When life gives you lemons, you make tequila-based cocktails. And as weeks became months became nearly a full year, Followill found himself continuing to sit on the sidelines, waiting out the global pandemic, holed up in his home.

"I was a freak, man. I didn't leave my house for maybe five, six months," he says.

But he made the most of domestic life. He cooked a lot of meals, using ingredients from his home garden, designing meals around the music he was listening to, whether it was Yo La Tengo, the Band or Neil Young. He played his kids — 8-year-old Dixie Pearl and 2-year-old Winston Roy — old country records, hoping to educate them on the roots of country music ("they weren't into it," he says). And he spent the most time he ever had at home with his wife, whose modeling career usually keeps her on the road, when he's not on the road living the rock star life. The couple celebrated their 10th wedding anniversary in May.
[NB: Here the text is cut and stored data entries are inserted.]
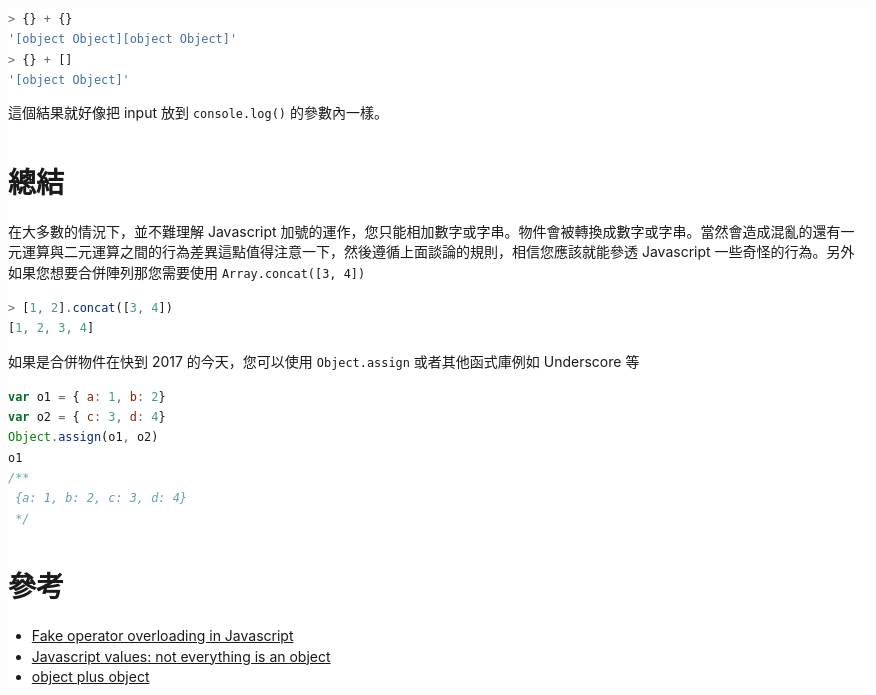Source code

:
 ```js
> {} + {}
'[object Object][object Object]'
> {} + []
'[object Object]'
```

這個結果就好像把 input 放到 `console.log()` 的參數內一樣。

# 總結

在大多數的情況下，並不難理解 Javascript 加號的運作，您只能相加數字或字串。物件會被轉換成數字或字串。當然會造成混亂的還有一元運算與二元運算之間的行為差異這點值得注意一下，然後遵循上面談論的規則，相信您應該就能參透 Javascript 一些奇怪的行為。另外如果您想要合併陣列那您需要使用 `Array.concat([3, 4])`

```js
> [1, 2].concat([3, 4])
[1, 2, 3, 4]
```

如果是合併物件在快到 2017 的今天，您可以使用 `Object.assign` 或者其他函式庫例如 Underscore 等

```js
var o1 = { a: 1, b: 2}
var o2 = { c: 3, d: 4}
Object.assign(o1, o2)
o1
/**
 {a: 1, b: 2, c: 3, d: 4}
 */
```

# 參考

* [Fake operator overloading in Javascript](http://www.2ality.com/2011/12/fake-operator-overloading.html)
* [Javascript values: not everything is an object](http://www.2ality.com/2011/03/javascript-values-not-everything-is.html)
* [object plus object](http://www.2ality.com/2012/01/object-plus-object.html)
"I look back on it and it was kind of a relaxing time," Followill says. "I was freaking out the whole time, but now I look back and I wish I would have just allowed myself to enjoy my naps a little more."

There are less naps now that the band — Followill, his brothers Matthew (guitar) and Jared (bass) and his cousin Nathan (drums) — is back in full swing. That album that was in the can, the subtle, roots-y "When You See Yourself," was teased by the arrival of two singles, "The Bandit" and "100,000 People," back in January. It was released in March, and the band is now back on the road for its first tour since 2019.

The band was in tour rehearsal in late July, "kicking off the cobwebs," Followill says, practicing for a career-spanning set that touches on each of the group's eight studio albums. (Matthew and his wife had a baby last month and is not on the road with the group; touring member Timothy Deaux will fill his role.)

The goal is a fun-in-the-sun summertime show, a playful return to live performances, which is getting tough as COVID-19 and its delta variant cousin are wreaking havoc on the live touring industry.

"I feel like we're about to be out walking around with landmines all around us," Followill says, "and to get out without stepping on one, that's going to be a miracle."

He describes himself as a "ball of nerves" as fears mount that the band will have to cancel individual shows or perhaps the entire tour.

"But there's also that thought of, let's go enjoy this, because if the tour would end up stopping in the middle of it, I want to make we sure enjoyed every second we had out there," Followill says. "Hopefully everyone stays safe and we get to do it and don't have to come back home in the middle of it." (His time at home has him dreaming of songwriting gigs or film score work, projects he can tackle at home if he's forced back into another lockdown.)

Kings of Leon have been road warriors for nearly two decades; in Detroit, for example, the group climbed their way up from Hamtramck's Smalls, where they played a show in March 2003 supporting their first EP "Holy Roller Novocaine," all the way up to the Palace, where they first headlined in September 2009, at the height of the group's ascent, on the strength of the monster singles "Use Somebody" and "Sex on Fire."

It was that steady, one-rung-at-a-time climb — in between they played support shows (opening for the Strokes), club and theater concerts (Clutch Cargo's, Royal Oak Music Theatre, the Fillmore Detroit) and local festivals (Tastefest) — that taught them the ropes of live performance and allowed them to roll with the punches, whatever they may be.

"Without stepping stones and the experiences, I feel like it's not good on your brain," says Followill, who turns 40 in January. "We kind of worked our way through it, but I feel like even we didn't spend as much time in the smaller rooms as we could have. I think it's good to roll your sleeves up and go from a room with no one in it to filling it. Putting in the work."